Re: HTML tidy service (and non-latin/utf-8 pages)

Dmitry Baranovskiy wrote:
> Hi Dan,
> 
> I was using your wonderful service to convert HTML to XML for my new 
> microformats' parser as well as Brian Suda uses in his amazing X2V 
> parser. In feedback I received that it doesn't work properly with UTF 
> encoded page, i.e. it is unsuitable for not "Latin" people.

Hmm... how unfortunate... let's see... looking at the source...

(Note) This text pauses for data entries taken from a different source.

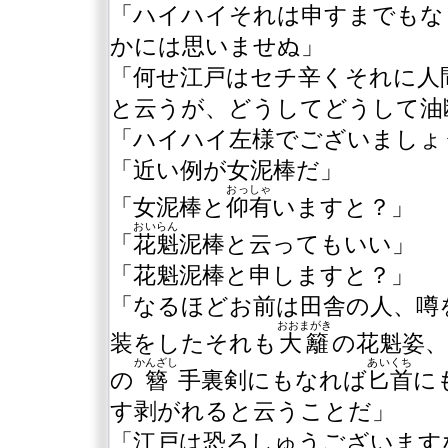
「ハイハイそれは申すまでもな
かには思いませぬ」
「何せ江戸はセチ辛くそれに人
と云うが、どうしてどうして油
「ハイハイ左様でございましょ
「近い例が女泥棒だ」
おっしゃ
「女泥棒と
仰有
いますと？」
おいらん
「
花魁
泥棒と云ってもいい」
「花魁泥棒と申しますと？」
「なるほどお前は田舎の人、噂
おおまがき
装をしたそれも
大籬
の花魁姿
かんざし
あいくち
の
簪
手裏剣にもなれば
匕首
に
す剥がれると云うことだ」
「江戸は恐ろしゅうございます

http://dev.w3.org/cvsweb/2000/tidy-svc/

I see some changes in November 2005 around latin-1 and utf-8...
I'm not able to see at a glance exactly how they work, but
they seem to look at the charset of the source document...

> 
> Check this out:    the page: http://www.sup.com/management.html

That looks right...

Content-Type: text/html; charset=UTF-8


>                 the result: 
> http://cgi.w3.org/cgi-bin/tidy?docAddr=http%3A%2F%2Fwww.sup.com%2Fmanagement.html 

Ugh... what a mess. Odd... firefox says it's UTF-8, but clearly
it got mangled somehow, even with the "force XML" option set.

I'm not sure what's going on. Dom might have some clues, but he's
probably not in the office for the next month or so.

I'm not sure if the problem is in the tidy.py script, or in tidy
itself, or something else.

Here's hoping for some time to study it further... or some help
from somebody else who can spot the problem.

> Any chance to fix this problem? It makes my work useless as well as work 
> of Brian.
> 
> Thank you,
> Dmitry Baranovskiy
> http://dmitry.baranovskiy.com/


-- 
Dan Connolly, W3C http://www.w3.org/People/Connolly/

Received on Wednesday, 19 September 2007 14:57:01 UTC